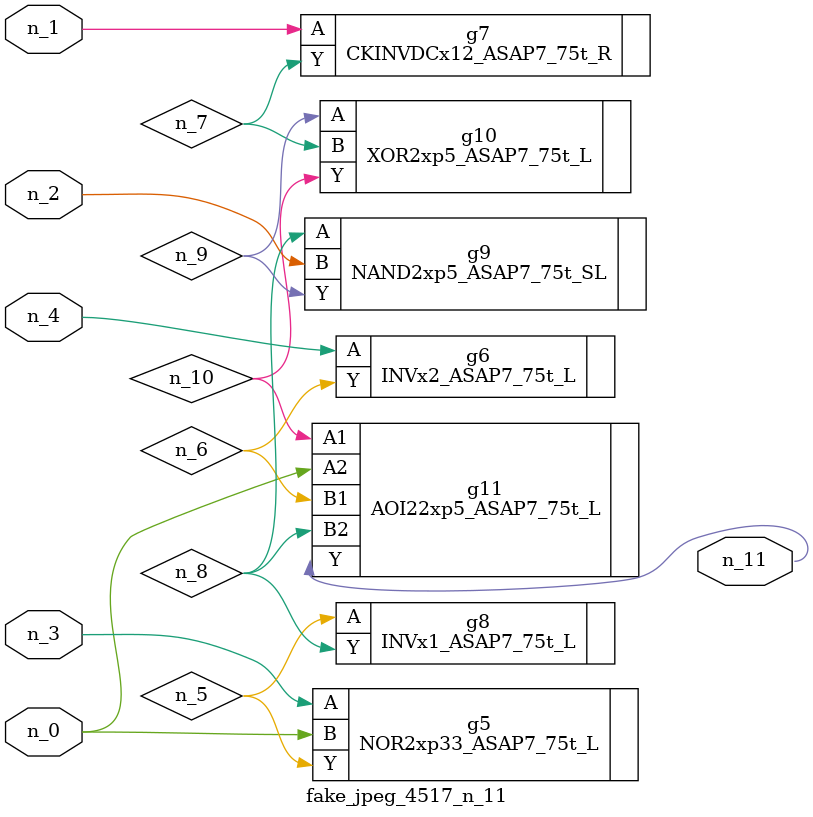
<source format=v>
module fake_jpeg_4517_n_11 (n_3, n_2, n_1, n_0, n_4, n_11);

input n_3;
input n_2;
input n_1;
input n_0;
input n_4;

output n_11;

wire n_10;
wire n_8;
wire n_9;
wire n_6;
wire n_5;
wire n_7;

NOR2xp33_ASAP7_75t_L g5 ( 
.A(n_3),
.B(n_0),
.Y(n_5)
);

INVx2_ASAP7_75t_L g6 ( 
.A(n_4),
.Y(n_6)
);

CKINVDCx12_ASAP7_75t_R g7 ( 
.A(n_1),
.Y(n_7)
);

INVx1_ASAP7_75t_L g8 ( 
.A(n_5),
.Y(n_8)
);

NAND2xp5_ASAP7_75t_SL g9 ( 
.A(n_8),
.B(n_2),
.Y(n_9)
);

XOR2xp5_ASAP7_75t_L g10 ( 
.A(n_9),
.B(n_7),
.Y(n_10)
);

AOI22xp5_ASAP7_75t_L g11 ( 
.A1(n_10),
.A2(n_0),
.B1(n_6),
.B2(n_8),
.Y(n_11)
);


endmodule
</source>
= = =
EXERCISE: Keep each line of the records exactly as it is while transcribing them, but leave the images behind.

SOLUTION TO THE PROBLEM:
<source format=v>
module fake_jpeg_4517_n_11 (n_3, n_2, n_1, n_0, n_4, n_11);

input n_3;
input n_2;
input n_1;
input n_0;
input n_4;

output n_11;

wire n_10;
wire n_8;
wire n_9;
wire n_6;
wire n_5;
wire n_7;

NOR2xp33_ASAP7_75t_L g5 ( 
.A(n_3),
.B(n_0),
.Y(n_5)
);

INVx2_ASAP7_75t_L g6 ( 
.A(n_4),
.Y(n_6)
);

CKINVDCx12_ASAP7_75t_R g7 ( 
.A(n_1),
.Y(n_7)
);

INVx1_ASAP7_75t_L g8 ( 
.A(n_5),
.Y(n_8)
);

NAND2xp5_ASAP7_75t_SL g9 ( 
.A(n_8),
.B(n_2),
.Y(n_9)
);

XOR2xp5_ASAP7_75t_L g10 ( 
.A(n_9),
.B(n_7),
.Y(n_10)
);

AOI22xp5_ASAP7_75t_L g11 ( 
.A1(n_10),
.A2(n_0),
.B1(n_6),
.B2(n_8),
.Y(n_11)
);


endmodule
</source>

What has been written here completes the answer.